Да и все мы — как остановившиеся на ходу часы. Наши сердца, мысли, чувства оборвались, замерли, когда нас вырвали из родной обстановки, из родных городов, от семей, от деятельности, от милой товарищеской среды, от всего уклада торопливой, молодой, бурливой жизни. Мы ходили, смеялись, работали, бывали и столкновения, мирились, но все это было пока, временно, точно настоящее остановилось, замерло под слоем повседневно-неизбежных мыслей, забот и дел, замерло в молчаливо-напряженном ожидании, когда снова пойдет качаться маятник настоящей, цельной, полной жизни.
Шестой…
Шестой — это я.
В моих жилах несомненно течет древняя скифская кровь. Иначе отчего же я так тоскую по милым степям, без предела и границ раскинувшимся в сухой и жаркой дымке, кругом облегающей? И небо так же без предела и границ раскинулось, подернутое неуловимо-сухой, горячей дымкой.
Да, скифская-то скифская, но когда я гляжу в зеркало, оттуда глядят на меня широчайшие скулы самого недвусмысленного татарского или калмыцкого происхождения и рассевшийся между скулами необузданных размеров нос. И я, сдвинув брови, отворачиваюсь от зеркала — нет, никогда никто меня не сможет полюбить.
Я отворачиваюсь и иду работать — у нас столярная мастерская. Визжит пила, свистит рубанок, но без песен сумрачно, и обыкновенно за работой мы наперебой заливаемся, как чижи. Или, подымаясь к себе на чердак, который почему-то все звали мезонином, где моя комната, и, заперев двери, тайно пишу, а чаще подхожу к окну и сумрачно гляжу в тусклые стекла.
Отсюда виден весь громадный город — в нем полторы тысячи жителей, одна улица, два переулка и густо и сочно поросшая травой площадь, и он весь — из старого, прогнившего дерева. Деревянные провалившиеся, почернелые крыши, почернелые срубы домов, деревянные с выпавшими досками тротуары, деревянная колокольня, темненькая церковка, потемнелый деревянный острог.
Точно старый, проросший, обомшевший черный гриб.
А за городом могучая северная река несет полные воды и верстах в двадцати смешивает с тяжелыми холодными водами океана.
Оттуда приходят к нам косматые метели, оттуда дышат даже иногда летом морозы — и осыпается листва, и никнет побелевшая трава.

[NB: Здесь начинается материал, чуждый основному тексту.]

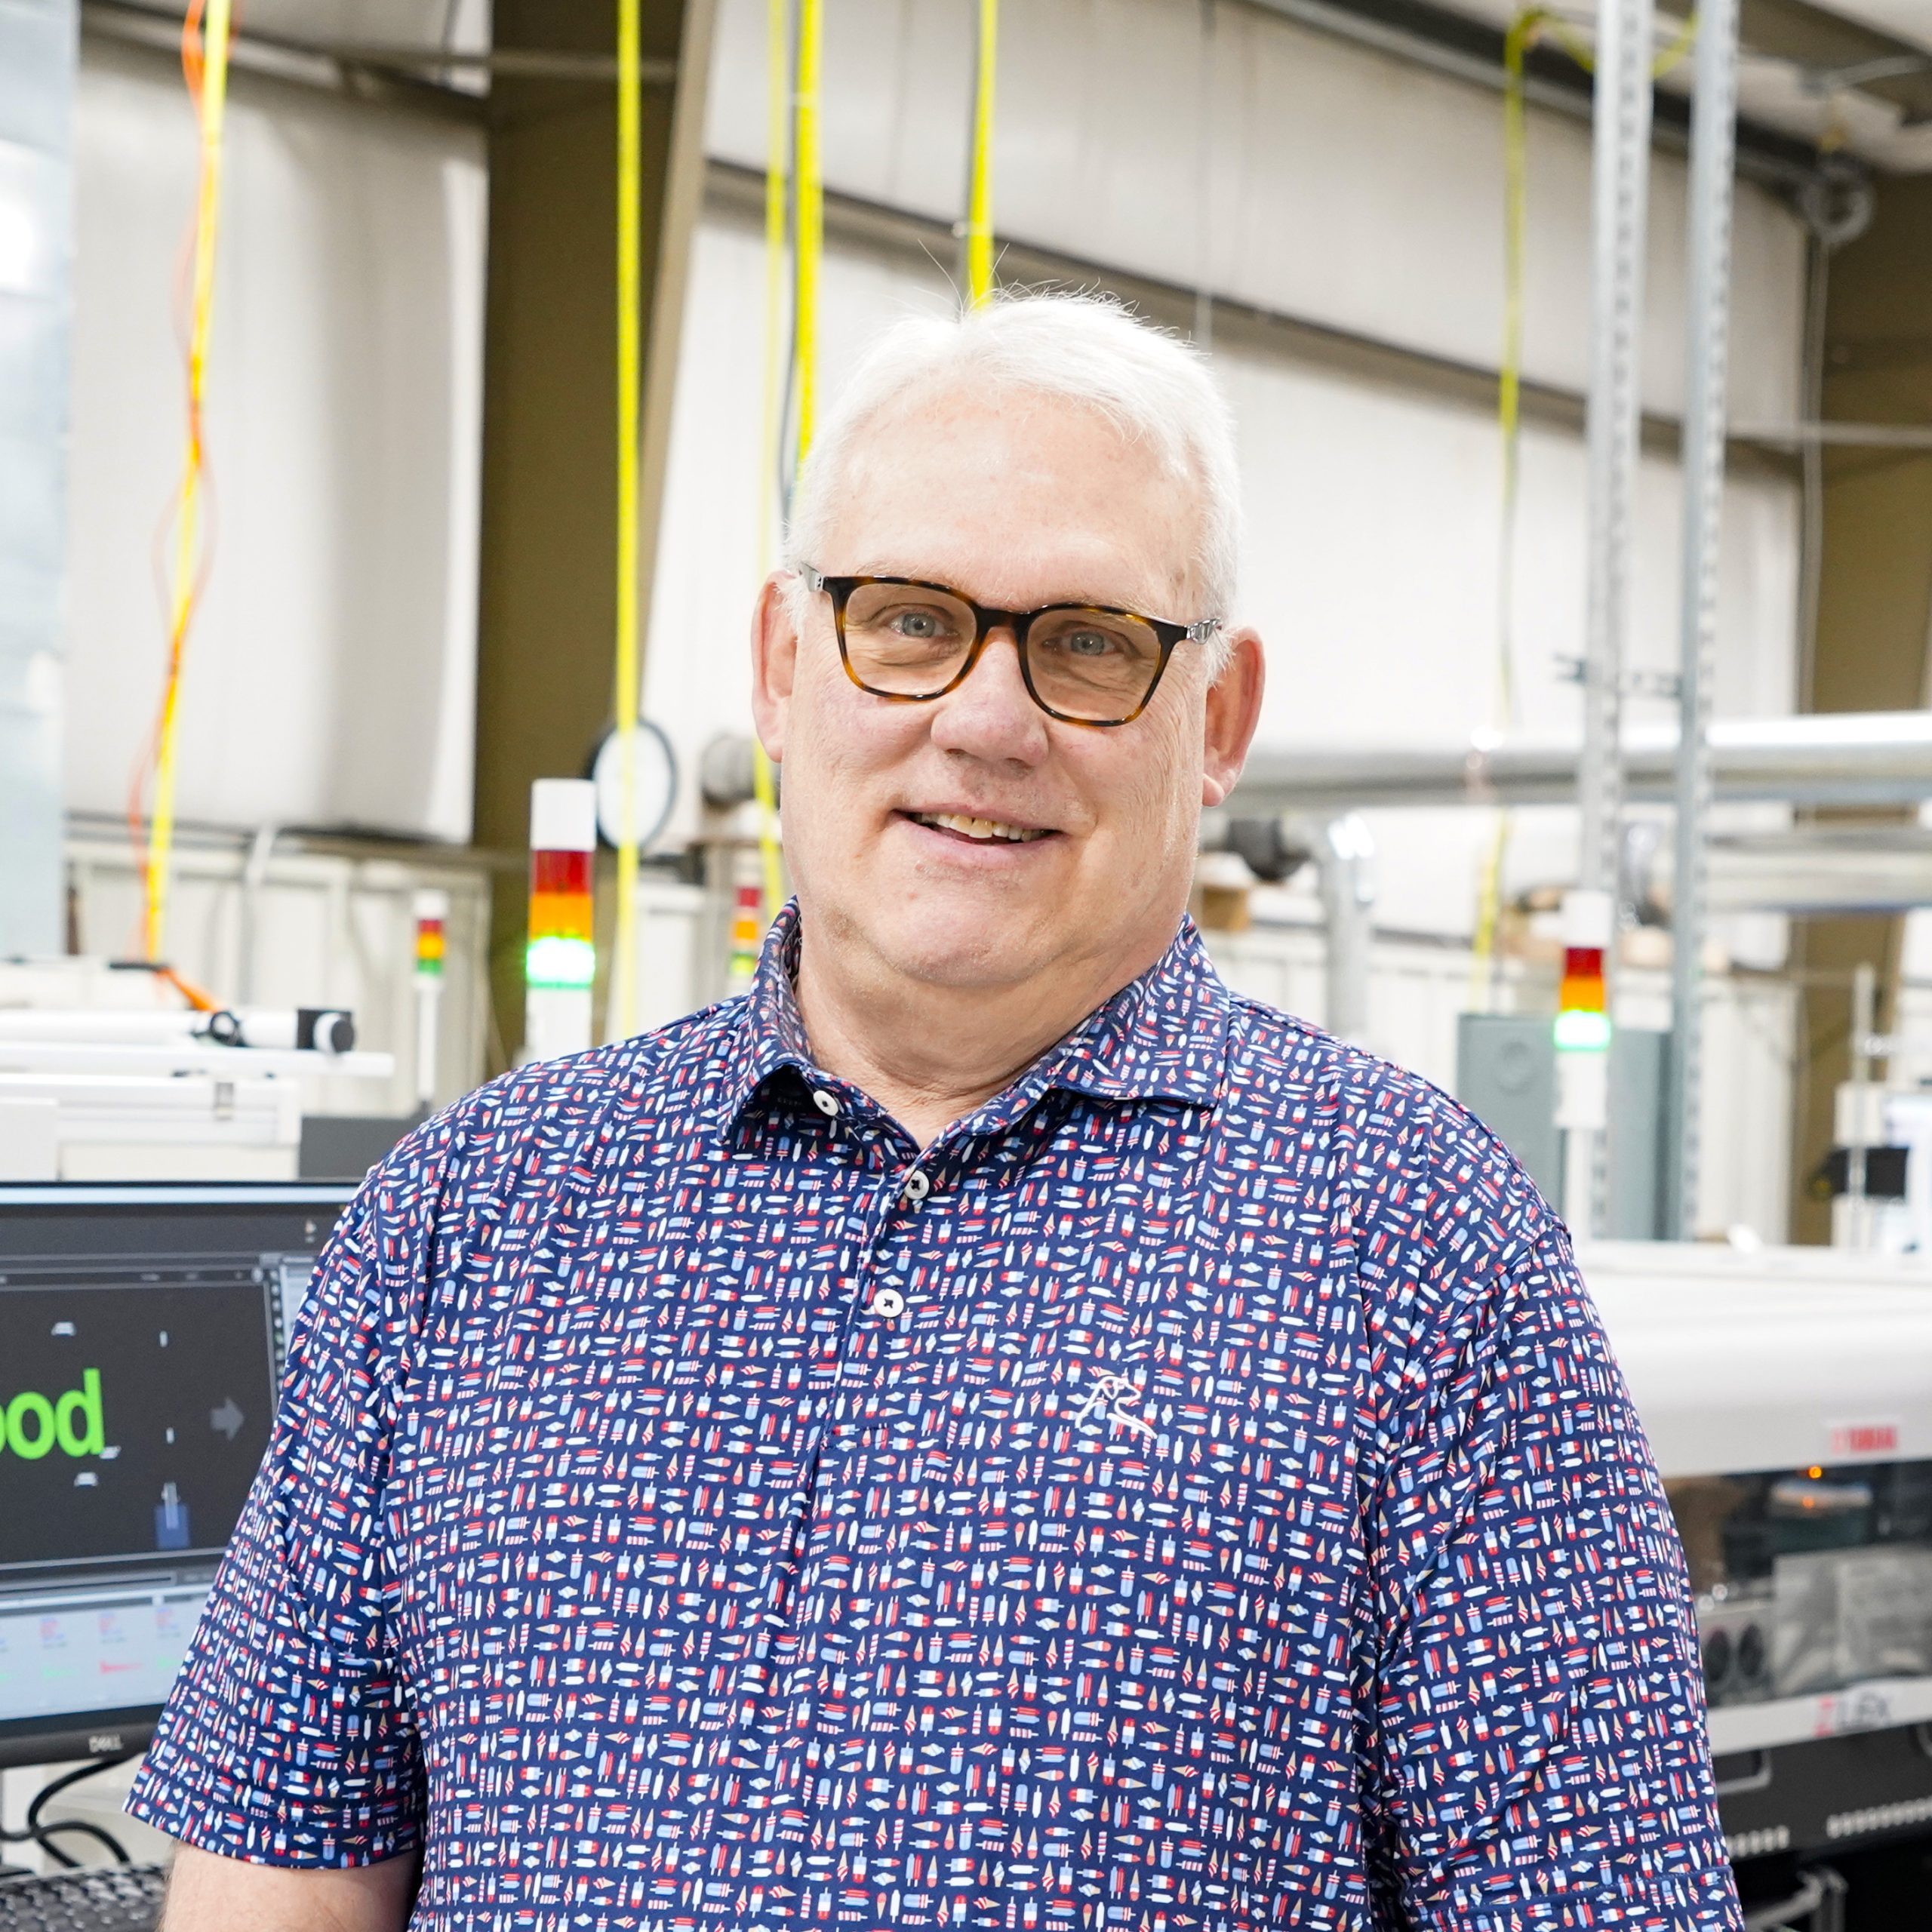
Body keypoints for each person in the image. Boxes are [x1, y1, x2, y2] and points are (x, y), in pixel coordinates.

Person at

И океан, тяжко вздымаясь изо дня в день, стихийно дышит. Дважды в сутки вздымается он, неизмеримый, и шумные воды буйной толпой устремляются вверх по реке, — река несется всей массой воды от устья к истокам своим, затопляя и переполняя берега, как в половодье. А через шесть часов спадает грудь гиганта, и с неохватимой скоростью устремляются воды в океан, а по реке обнаруживаются мели, топи, песчаные косы до следующего вздоха. Так каждый день, годы, века, так тысячелетия от мироздания.

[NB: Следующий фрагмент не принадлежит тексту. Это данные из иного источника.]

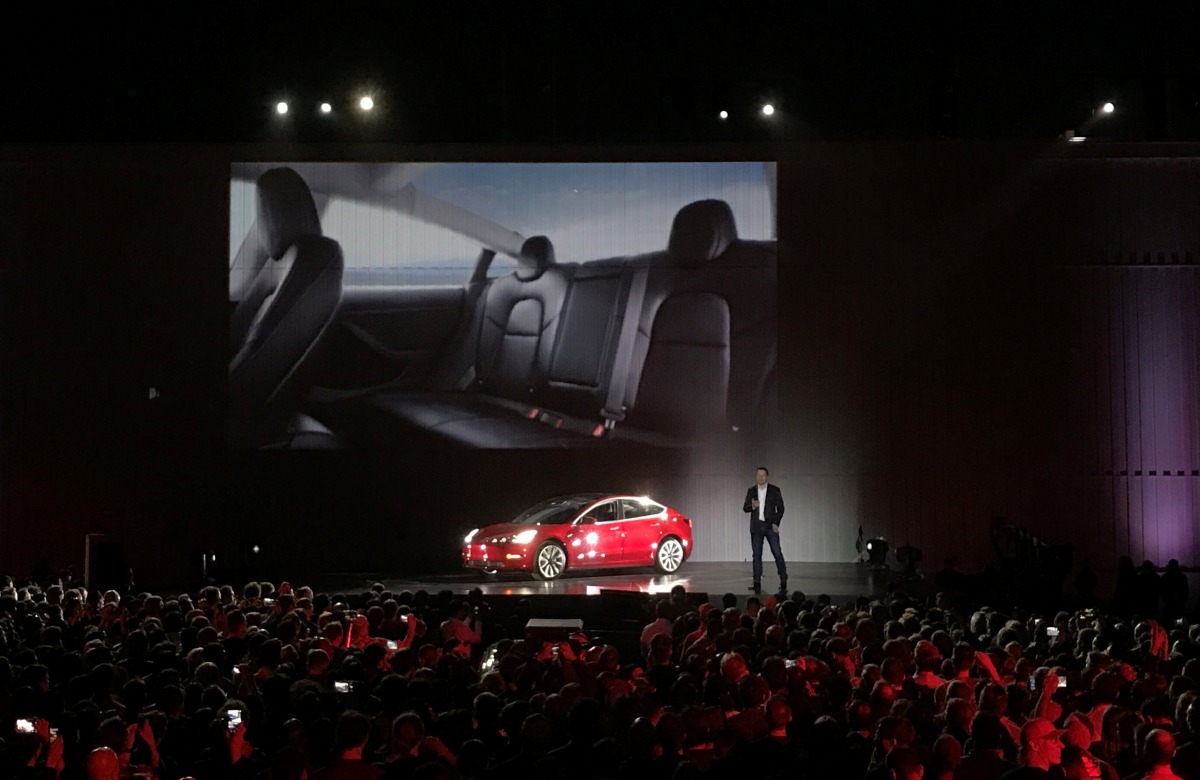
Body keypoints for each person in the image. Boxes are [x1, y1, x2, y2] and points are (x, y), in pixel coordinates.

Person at [742, 466, 787, 594]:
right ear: (756, 476)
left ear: (767, 476)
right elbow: (745, 508)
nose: (760, 477)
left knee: (777, 553)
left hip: (770, 527)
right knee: (756, 556)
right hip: (756, 528)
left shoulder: (774, 490)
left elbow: (781, 508)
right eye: (758, 475)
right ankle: (756, 582)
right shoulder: (751, 490)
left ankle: (783, 578)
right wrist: (752, 505)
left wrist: (776, 522)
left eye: (763, 475)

По ту сторону реки — угрюмо темнеющие леса, без конца и края, без человечьего жилья, лишь холодные болота под низко, сумрачно нависшими мохнатыми ветвями.
По эту сторону — от века молчащая под вечно холодною, сырою мглой тундра…

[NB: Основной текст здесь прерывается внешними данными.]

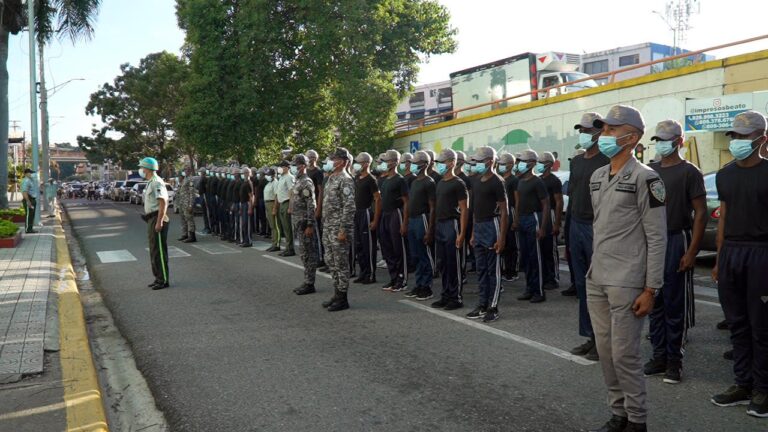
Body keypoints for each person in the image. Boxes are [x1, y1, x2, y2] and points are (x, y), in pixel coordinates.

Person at [587, 105, 666, 432]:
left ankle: (637, 420)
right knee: (606, 354)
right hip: (598, 278)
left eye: (610, 130)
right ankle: (618, 413)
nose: (603, 135)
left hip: (628, 281)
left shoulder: (647, 178)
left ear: (631, 137)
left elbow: (657, 236)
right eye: (603, 129)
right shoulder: (597, 176)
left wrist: (651, 289)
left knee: (625, 356)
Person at [711, 110, 768, 418]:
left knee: (762, 326)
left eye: (744, 136)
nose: (738, 141)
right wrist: (720, 259)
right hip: (732, 252)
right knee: (737, 323)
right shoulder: (725, 174)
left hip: (762, 253)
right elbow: (724, 218)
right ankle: (742, 383)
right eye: (734, 136)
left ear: (762, 138)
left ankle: (763, 389)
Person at [643, 119, 706, 385]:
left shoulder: (689, 172)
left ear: (679, 141)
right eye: (657, 139)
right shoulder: (649, 170)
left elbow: (701, 213)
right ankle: (658, 356)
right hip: (651, 241)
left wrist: (692, 252)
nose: (661, 144)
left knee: (674, 303)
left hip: (676, 238)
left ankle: (674, 361)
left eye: (666, 139)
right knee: (653, 299)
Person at [567, 112, 609, 361]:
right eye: (580, 131)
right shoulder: (577, 161)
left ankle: (603, 340)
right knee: (583, 286)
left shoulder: (607, 160)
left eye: (587, 130)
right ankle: (590, 335)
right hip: (577, 225)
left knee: (600, 286)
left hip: (597, 227)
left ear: (599, 131)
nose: (583, 135)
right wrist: (568, 230)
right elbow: (572, 195)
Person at [466, 146, 507, 322]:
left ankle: (493, 306)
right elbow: (474, 209)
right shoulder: (476, 181)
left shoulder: (497, 181)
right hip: (480, 227)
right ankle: (482, 303)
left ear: (490, 161)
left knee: (493, 270)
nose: (477, 165)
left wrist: (502, 237)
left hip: (493, 225)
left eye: (480, 161)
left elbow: (504, 211)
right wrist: (474, 232)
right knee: (481, 268)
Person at [430, 149, 469, 310]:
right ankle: (445, 295)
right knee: (443, 263)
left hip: (452, 225)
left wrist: (461, 234)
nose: (439, 165)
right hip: (440, 224)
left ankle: (456, 297)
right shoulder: (440, 182)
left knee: (454, 263)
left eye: (442, 162)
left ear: (451, 163)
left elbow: (465, 209)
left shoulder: (458, 183)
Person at [319, 148, 357, 311]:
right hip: (328, 226)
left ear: (342, 161)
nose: (331, 161)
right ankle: (336, 293)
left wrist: (343, 229)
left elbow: (349, 207)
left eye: (334, 159)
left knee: (341, 262)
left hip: (339, 228)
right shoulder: (331, 178)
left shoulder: (346, 179)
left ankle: (343, 298)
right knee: (331, 261)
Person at [514, 149, 550, 304]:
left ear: (531, 163)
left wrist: (542, 228)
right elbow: (517, 203)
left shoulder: (537, 182)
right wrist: (516, 221)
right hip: (522, 219)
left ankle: (539, 291)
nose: (519, 164)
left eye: (522, 161)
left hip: (533, 219)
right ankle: (529, 288)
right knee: (526, 257)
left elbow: (546, 204)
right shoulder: (520, 181)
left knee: (535, 257)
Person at [404, 151, 436, 300]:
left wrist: (430, 230)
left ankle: (427, 286)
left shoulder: (429, 182)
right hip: (413, 219)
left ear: (425, 164)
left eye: (417, 164)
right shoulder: (415, 181)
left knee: (425, 254)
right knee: (415, 254)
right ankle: (419, 283)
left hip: (423, 219)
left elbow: (432, 206)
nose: (414, 166)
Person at [377, 150, 410, 292]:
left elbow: (406, 202)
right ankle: (393, 277)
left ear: (395, 162)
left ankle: (402, 279)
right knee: (387, 247)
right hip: (385, 215)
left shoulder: (400, 180)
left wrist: (404, 222)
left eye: (388, 160)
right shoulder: (384, 181)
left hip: (396, 214)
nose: (385, 163)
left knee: (398, 249)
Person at [138, 157, 171, 291]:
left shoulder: (156, 182)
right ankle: (158, 278)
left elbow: (163, 202)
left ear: (147, 168)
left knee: (159, 252)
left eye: (142, 167)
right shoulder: (150, 182)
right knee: (154, 250)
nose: (141, 169)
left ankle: (163, 280)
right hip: (151, 219)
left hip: (157, 218)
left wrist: (159, 221)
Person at [288, 155, 318, 295]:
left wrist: (310, 225)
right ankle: (307, 281)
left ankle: (310, 283)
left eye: (296, 165)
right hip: (298, 223)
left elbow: (311, 204)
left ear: (303, 166)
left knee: (308, 254)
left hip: (305, 223)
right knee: (303, 254)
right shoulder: (297, 181)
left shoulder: (307, 182)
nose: (294, 167)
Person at [352, 152, 381, 284]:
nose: (357, 165)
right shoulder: (357, 177)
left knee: (368, 245)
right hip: (356, 213)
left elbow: (377, 199)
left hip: (366, 213)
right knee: (358, 245)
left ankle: (371, 274)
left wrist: (375, 220)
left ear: (366, 163)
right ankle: (363, 273)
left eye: (359, 162)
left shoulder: (371, 179)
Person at [536, 152, 563, 290]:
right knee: (541, 248)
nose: (538, 164)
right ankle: (544, 276)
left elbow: (559, 202)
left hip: (550, 214)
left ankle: (553, 278)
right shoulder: (538, 179)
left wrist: (557, 223)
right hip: (540, 215)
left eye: (542, 161)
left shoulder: (554, 181)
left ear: (549, 164)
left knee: (550, 249)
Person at [498, 152, 519, 281]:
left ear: (511, 165)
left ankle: (513, 270)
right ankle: (505, 268)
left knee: (512, 243)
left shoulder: (514, 180)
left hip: (510, 211)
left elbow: (517, 200)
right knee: (503, 242)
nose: (500, 166)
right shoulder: (499, 179)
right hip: (501, 212)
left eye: (503, 164)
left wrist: (516, 219)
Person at [306, 150, 326, 268]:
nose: (310, 159)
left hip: (315, 204)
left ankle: (321, 257)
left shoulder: (318, 172)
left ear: (316, 158)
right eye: (308, 157)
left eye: (312, 157)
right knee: (311, 233)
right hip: (307, 205)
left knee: (318, 232)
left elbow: (320, 190)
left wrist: (318, 208)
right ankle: (314, 255)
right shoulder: (307, 171)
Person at [276, 160, 296, 256]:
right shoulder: (281, 177)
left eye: (282, 166)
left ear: (287, 167)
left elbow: (291, 192)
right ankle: (287, 248)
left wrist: (290, 207)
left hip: (287, 203)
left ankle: (290, 249)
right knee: (284, 227)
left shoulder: (289, 177)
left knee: (288, 227)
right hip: (281, 203)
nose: (280, 168)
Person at [177, 166, 197, 243]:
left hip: (187, 203)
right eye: (185, 170)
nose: (186, 171)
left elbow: (192, 193)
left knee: (189, 219)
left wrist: (191, 205)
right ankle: (185, 234)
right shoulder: (184, 179)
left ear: (190, 171)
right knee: (183, 219)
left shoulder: (191, 179)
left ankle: (192, 236)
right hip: (182, 203)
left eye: (188, 170)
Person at [263, 168, 281, 252]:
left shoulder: (276, 183)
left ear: (273, 175)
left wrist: (274, 208)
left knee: (275, 225)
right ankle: (273, 243)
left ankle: (276, 244)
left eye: (269, 175)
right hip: (267, 204)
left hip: (272, 203)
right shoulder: (269, 183)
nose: (267, 176)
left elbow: (276, 196)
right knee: (271, 225)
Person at [238, 167, 254, 247]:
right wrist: (241, 208)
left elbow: (251, 196)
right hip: (243, 204)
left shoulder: (248, 183)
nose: (245, 174)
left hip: (247, 204)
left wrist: (250, 208)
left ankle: (248, 241)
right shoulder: (243, 183)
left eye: (246, 172)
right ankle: (244, 240)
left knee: (247, 224)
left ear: (249, 173)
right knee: (243, 224)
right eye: (243, 173)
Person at [20, 168, 38, 233]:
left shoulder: (30, 180)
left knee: (31, 215)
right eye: (30, 172)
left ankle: (30, 228)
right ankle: (28, 229)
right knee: (28, 215)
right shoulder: (26, 181)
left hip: (32, 199)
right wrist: (28, 201)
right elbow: (24, 192)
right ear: (26, 173)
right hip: (29, 199)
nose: (32, 174)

Нет, никогда меня никто не полюбит…
Все равно, как бы там ни было, когда мы собирались, шел оживленный разговор, рассказывали, читали, спорили. Два раза в неделю кто-нибудь бегал на почту, притаскивал ворох газет, и за чаем читали вслух. Потом расходились по своим комнатам или работали в мастерской.
И каждый по-своему. Наш «француз» набрасывался на все горячо, с азартом. С визгом ходил рубанок, сыпались из-под пилы тучи опилок, резко летела под ударами щепа из-под стамесок, стон стоял в мастерской. Француз был страшно серьезен, сосредоточен и терпеть не мог, когда ему мешали. После всеохватывающей страстной работы оказывалось, что дыры пробиты не там, где нужно, шипы поотпилены, доски поколоты и никуда не годятся. Рубанок, пила, стамески летят в разные стороны. Француз взволнованно кричит, что это черт знает что такое, волнуется и кричит так, как будто все кругом виноваты, а не он; и товарищи, посмеиваясь, мягко уговаривают, как будто действительно виноват кто-то другой. Француз все забрасывает, идет к себе, заваливается на кровать и начинает читать без отдыха напролет дни и ночи.